Text excerpt:
↓↓↓
"Failed to restore on worker2 : --except-feature must come after --all-features" in Virtualmin Replication

Virtualmin Replication in Cloudmin Pro seems to have syntax errors when executing commands on the back end when restoring backups on destination systems. Here's the output I'm getting this morning:

Transferring backups to destination systems .. .. done

Restoring backups on destination systems .. .. 0 restores succeeded, 1 failed

Failed to restore on worker2 : --except-feature must come after --all-features

Removing excess virtual servers on destinations .. .. no domains need deletion on worker2

Status: 
Closed (fixed)

Comments

That's odd, because the Cloudmin code already puts --except-feature after --all-features.

Which Cloudmin version are you running there?

We're using Cloudmin v8.4 Pro on top of Virtualmin GPL v 5.0

OK, those are the latest versions. Can you check on the destination system at Webmin -> Webmin Actions Log what API command call is logged when the restore happens? It should show the full restore-domain call with all args.

Interesting. I don't see one at all from last night, in spite of getting an e-mail saying that the replication failed. I don't see anything in yesterday's logs either.
↑↑↑
Information shown:
↓↓↓
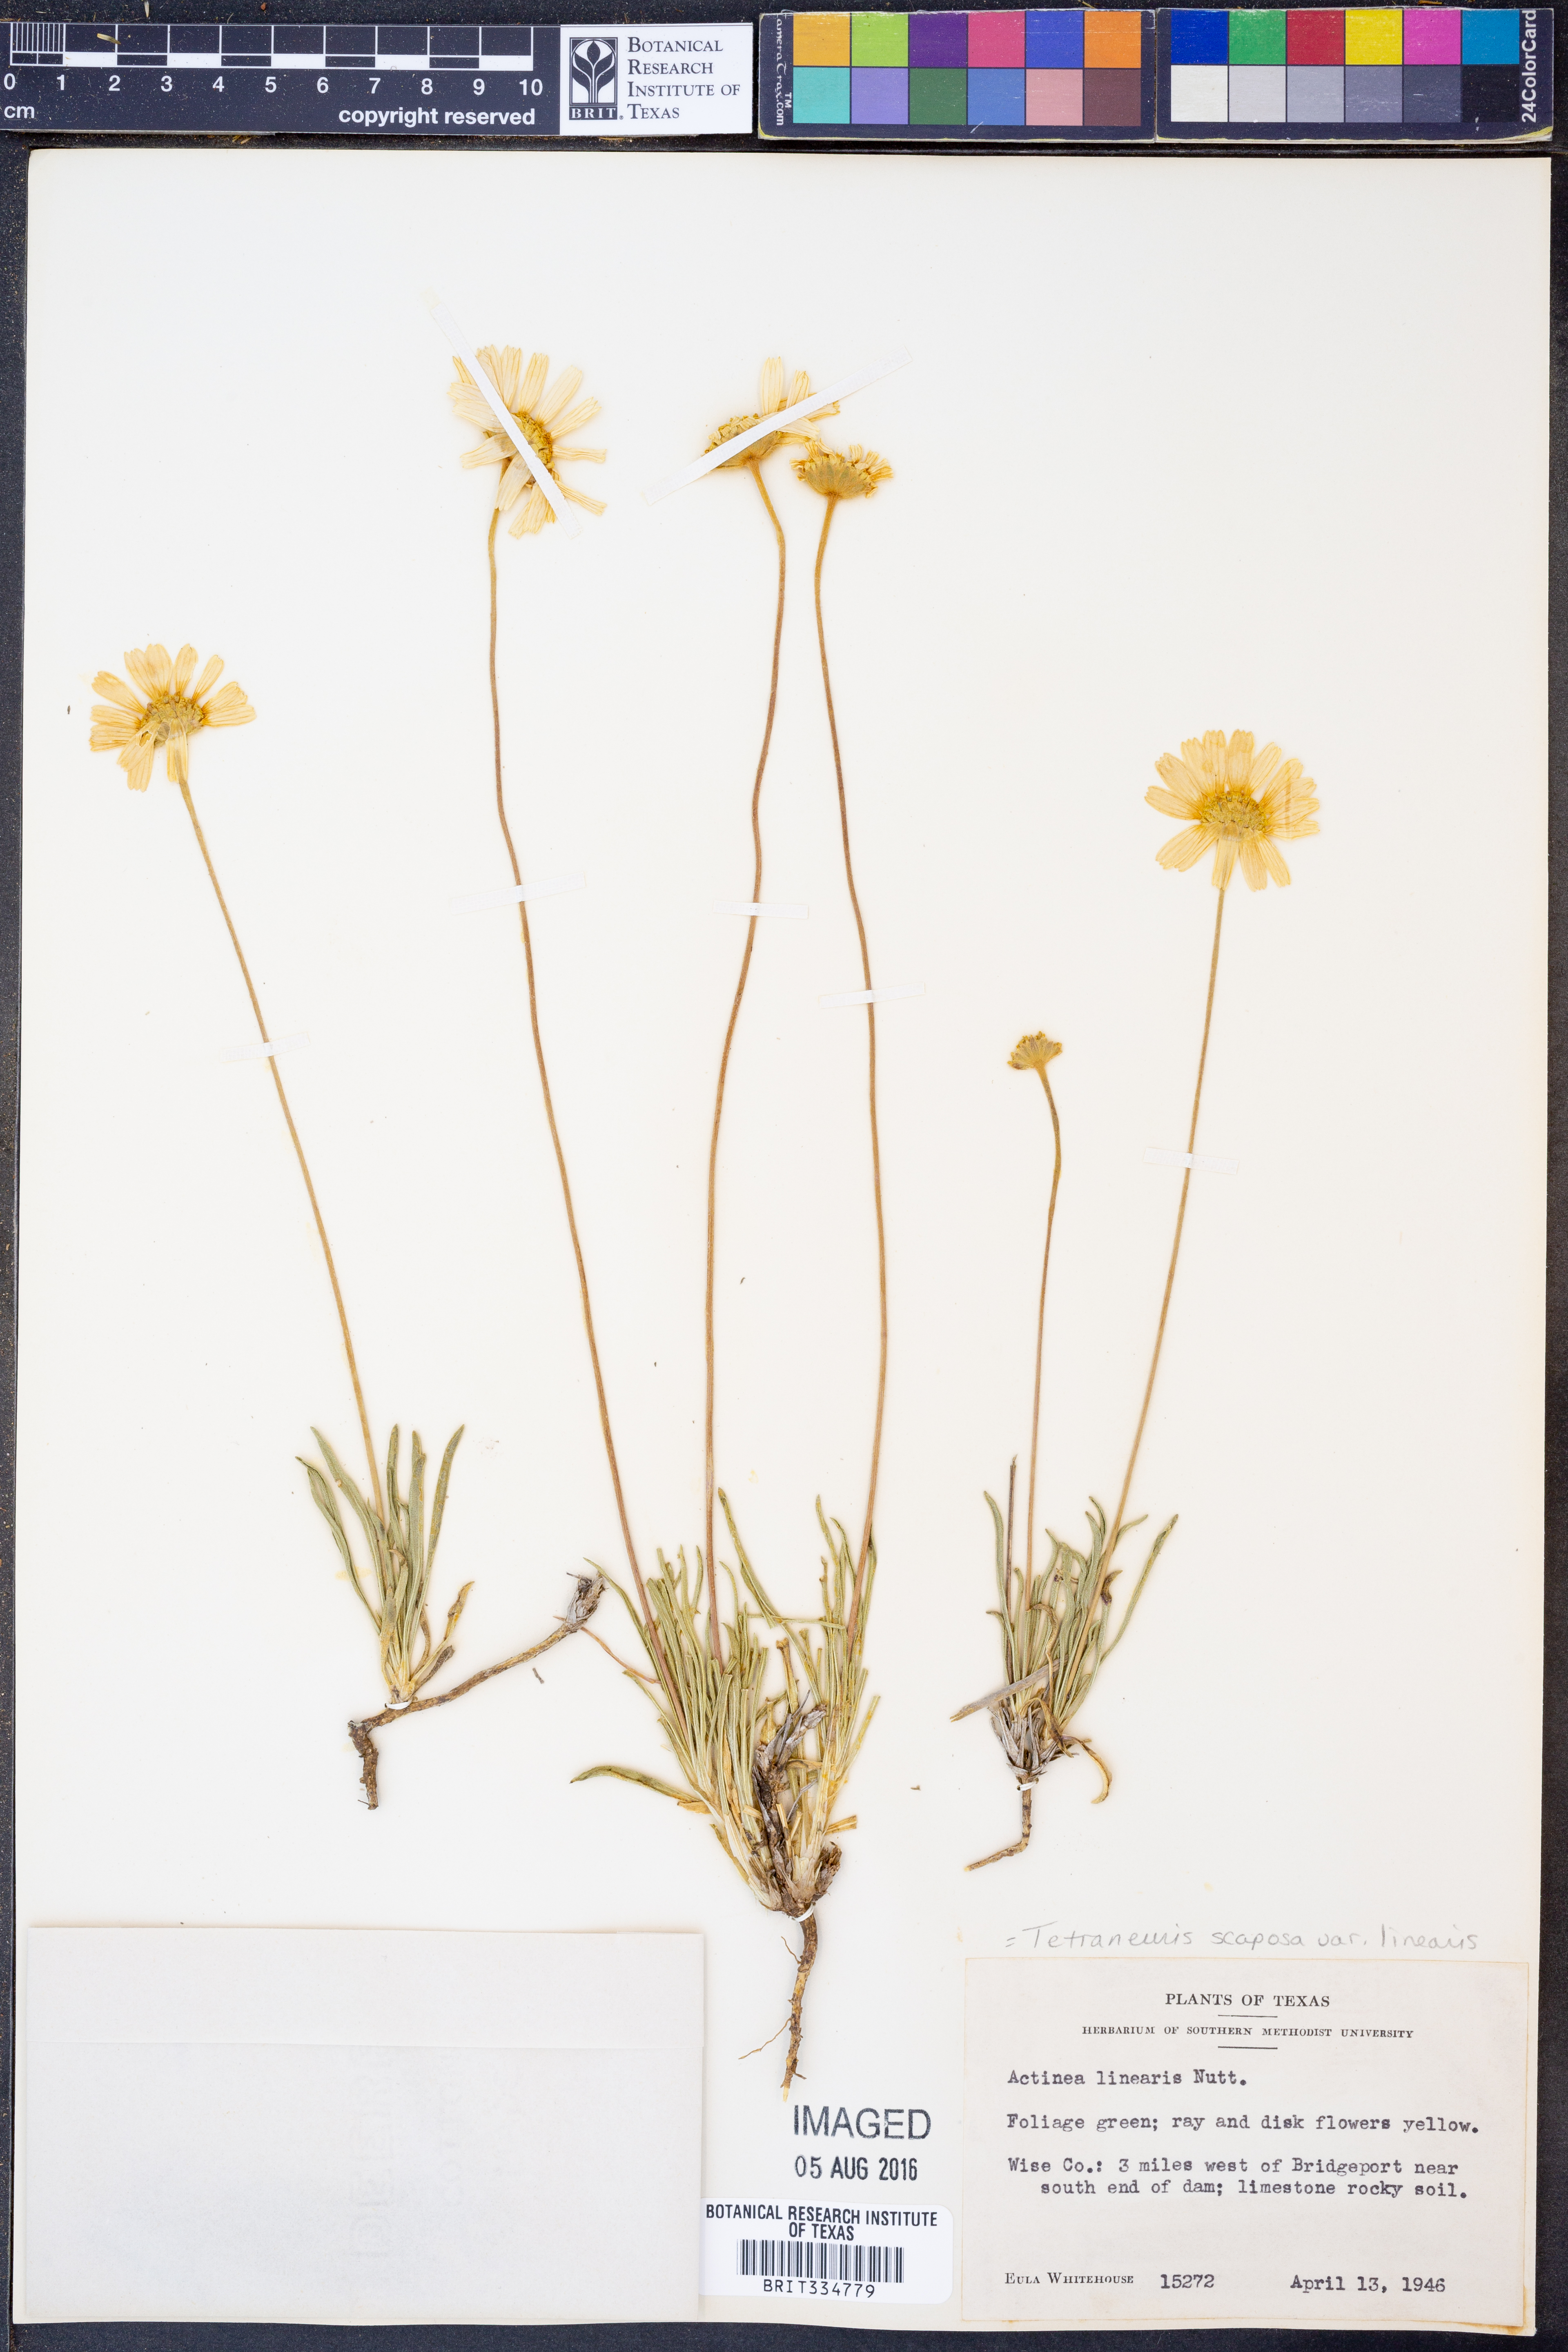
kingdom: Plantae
↑↑↑
Task requirements:
1) Pull out everything in the Virtualmin Replication thread from "OK, those are" down to "yesterday's logs either.", word for word.
2) Pick up the Virtualmin Replication thread right after its last sentence and keep it going.

Exercise responses:
1)
OK, those are the latest versions. Can you check on the destination system at Webmin -> Webmin Actions Log what API command call is logged when the restore happens? It should show the full restore-domain call with all args.

Interesting. I don't see one at all from last night, in spite of getting an e-mail saying that the replication failed. I don't see anything in yesterday's logs either.

2)
But when I do the virtualmin replication manually, the replication succeeds, I see a log for the action, and apparently the --except-feature switch is in the right place. Here's the remote API call:

Called remote API restore-domain.pl --replication --all-features --source /tmp/.webmin/672366_9950_1_fastrpc.cgi --option "dir delete 1" --no-reuid --virtualmin config --virtualmin templates --virtualmin custom --virtualmin scheds --virtualmin chroot --skip-warnings --domain[MANY DOMAINS REDACTED] --except-feature dir --except-feature mail --except-feature logrotate

Where does it save these cron jobs anyway? I can't find them in the system cron or in the user cronjobs either.

They use webmin's internal cron feature - the configs are stored under /etc/webmin/webmincron

So the exact same backup succeeds when run manually, but fails on schedule?!

Yes, that's exactly what happens.

Assuming that vsync.pl is the program that Cloudmin runs when it syncs virtual servers, it doesn't seem like the arguments mean much or have any bearing on the error I'm getting.

Yes, vsync.pl is the program run from webmin's cron to do the sync.

I wonder if perhaps you still have an older version of the code cached in memory. Try running /etc/webmin/restart as root to force an update.

Ok, I've given that a shot and I'll see what my e-mail says in the morning.

Well, that looks like it did the trick. I could swear I've restarted this server recently, but hey, there we are. I now see last night's replication in Worker2's Webmin Action Log.

Ok, cool. I'm also surprised that this restart didn't happen when Cloudmin was upgraded, but it's hard to debug that after the fact.

Status: Active ยป Fixed

Nope! I just got a new one this morning with the same error message "Failed to restore on worker2 : --except-feature must come after --all-features"

So it intermittently fails for the same domains on different days?

No, I think I may have just accidentally deleted it that one day. It's coming up every day now.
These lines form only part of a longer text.